**Consignes des exercices:**
A – Recopiez l'extrait de l'arrêt à partir de « M. Cédric SAUNIER et Madame Bénédicte MANTEAUX, Conseillers. » jusqu'à « avant les plaidoiries. » inclus.
B – Pour chacune des affirmations suivantes, indiquez par oui ou par non si elle concorde avec l'extrait de l'arrêt, en citant mot pour mot les termes qui le montrent : (i) l'audience publique s'est tenue le 03 juin 2025 ; (ii) l'appelant est représenté par un avocat au barreau de Besançon ; (iii) la déclaration d'appel a été signifiée aux défaillantes le 05 septembre 2024.

**Section de texte:**
M. Michel WACHTER, Président de chambre.

M. Cédric SAUNIER et Madame Bénédicte MANTEAUX, Conseillers.

Greffier : Mme Fabienne ARNOUX, Greffier, lors des débats et du prononcé de la décision.

DEBATS :

L'affaire a été examinée en audience publique du 03 juin 2025 tenue par M. Michel WACHTER, président de chambre, M. Cédric SAUNIER et Madame Bénédicte MANTEAUX, conseillers et assistés de Mme Fabienne ARNOUX, greffier.

Le rapport oral de l'affaire a été fait à l'audience avant les plaidoiries.

L'affaire oppose :

PARTIES EN CAUSE :

APPELANT

Monsieur [W] [S]

né le [Date naissance 1] 1955 à [Localité 9], de nationalité française, retraité,

demeurant [Adresse 4]

Représenté par Me Anne LHOMME de la SELARL BARDET LHOMME, avocat au barreau de JURA

ET :

INTIMÉES

Madame [F] [H] épouse [S]

née le [Date naissance 1] 1955 à [Localité 9] (21)

de nationalité française,

demeurant [Adresse 8]

Représentée par Me Sandra PREVALET de la SCP DEGRE 7, avocat au barreau de BESANCON

Madame [L] [S] épouse [A]

née le [Date naissance 6] 1969 à [Localité 9] (21), de nationalité française,

demeurant [Adresse 3]

Madame [M] [V] veuve [S]

née le [Date naissance 7] 1933 à [Localité 13] (39), de nationalité française,

demeurant [Adresse 5]

Défaillantes, à qui la déclaration d'appel a été signifiée le 05 septembre 2024

ARRÊT :

- REPUTE CONTRADICTOIRE

- Prononcé publiquement par mise à disposition au greffe de la cour, les parties en ayant préalablement été avisées dans les conditions prévues au deuxième alinéa de l'article 450 du code de procédure civile.

**Contenu des données:**
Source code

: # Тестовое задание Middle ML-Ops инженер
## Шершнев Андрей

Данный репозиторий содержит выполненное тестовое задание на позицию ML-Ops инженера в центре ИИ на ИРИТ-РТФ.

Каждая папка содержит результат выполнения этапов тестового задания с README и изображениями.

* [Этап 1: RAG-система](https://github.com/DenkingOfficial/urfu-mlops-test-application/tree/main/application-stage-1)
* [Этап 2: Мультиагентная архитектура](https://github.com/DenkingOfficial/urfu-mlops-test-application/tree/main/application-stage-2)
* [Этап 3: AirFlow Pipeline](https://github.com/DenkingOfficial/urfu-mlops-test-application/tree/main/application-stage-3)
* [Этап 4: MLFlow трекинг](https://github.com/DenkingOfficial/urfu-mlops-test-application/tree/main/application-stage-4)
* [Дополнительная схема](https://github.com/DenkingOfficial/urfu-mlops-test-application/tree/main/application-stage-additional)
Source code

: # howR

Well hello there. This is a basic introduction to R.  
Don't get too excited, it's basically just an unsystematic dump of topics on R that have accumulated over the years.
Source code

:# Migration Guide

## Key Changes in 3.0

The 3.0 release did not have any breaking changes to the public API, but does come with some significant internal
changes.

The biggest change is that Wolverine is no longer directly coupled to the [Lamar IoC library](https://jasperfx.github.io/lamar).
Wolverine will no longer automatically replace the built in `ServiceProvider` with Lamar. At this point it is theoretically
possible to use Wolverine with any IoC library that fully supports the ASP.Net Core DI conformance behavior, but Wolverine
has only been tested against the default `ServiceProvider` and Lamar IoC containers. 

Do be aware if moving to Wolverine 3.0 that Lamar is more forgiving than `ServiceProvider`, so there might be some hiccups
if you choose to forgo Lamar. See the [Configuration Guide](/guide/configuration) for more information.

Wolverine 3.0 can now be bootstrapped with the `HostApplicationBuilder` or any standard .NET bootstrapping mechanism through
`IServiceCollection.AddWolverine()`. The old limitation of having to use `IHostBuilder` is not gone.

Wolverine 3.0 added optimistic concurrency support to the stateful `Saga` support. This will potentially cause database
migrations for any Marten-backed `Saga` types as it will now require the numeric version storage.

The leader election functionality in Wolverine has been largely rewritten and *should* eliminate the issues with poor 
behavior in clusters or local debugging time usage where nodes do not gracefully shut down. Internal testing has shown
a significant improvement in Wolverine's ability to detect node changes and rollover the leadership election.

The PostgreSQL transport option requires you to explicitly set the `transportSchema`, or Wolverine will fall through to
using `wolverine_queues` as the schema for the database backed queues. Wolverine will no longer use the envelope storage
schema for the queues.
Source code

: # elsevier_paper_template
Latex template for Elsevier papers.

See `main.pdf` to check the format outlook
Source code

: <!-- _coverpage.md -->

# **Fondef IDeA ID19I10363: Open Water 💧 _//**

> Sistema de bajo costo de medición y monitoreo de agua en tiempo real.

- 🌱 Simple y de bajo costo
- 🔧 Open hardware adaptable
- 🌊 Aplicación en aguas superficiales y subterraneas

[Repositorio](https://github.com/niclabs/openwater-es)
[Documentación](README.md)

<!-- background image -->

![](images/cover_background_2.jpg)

**Exercices corrigés:**
A –
M. Cédric SAUNIER et Madame Bénédicte MANTEAUX, Conseillers.

Greffier : Mme Fabienne ARNOUX, Greffier, lors des débats et du prononcé de la décision.

DEBATS :

L'affaire a été examinée en audience publique du 03 juin 2025 tenue par M. Michel WACHTER, président de chambre, M. Cédric SAUNIER et Madame Bénédicte MANTEAUX, conseillers et assistés de Mme Fabienne ARNOUX, greffier.

Le rapport oral de l'affaire a été fait à l'audience avant les plaidoiries.

B –
(i) Oui : « L'affaire a été examinée en audience publique du 03 juin 2025 ».
(ii) Non : « Représenté par Me Anne LHOMME de la SELARL BARDET LHOMME, avocat au barreau de JURA ».
(iii) Oui : « Défaillantes, à qui la déclaration d'appel a été signifiée le 05 septembre 2024 ».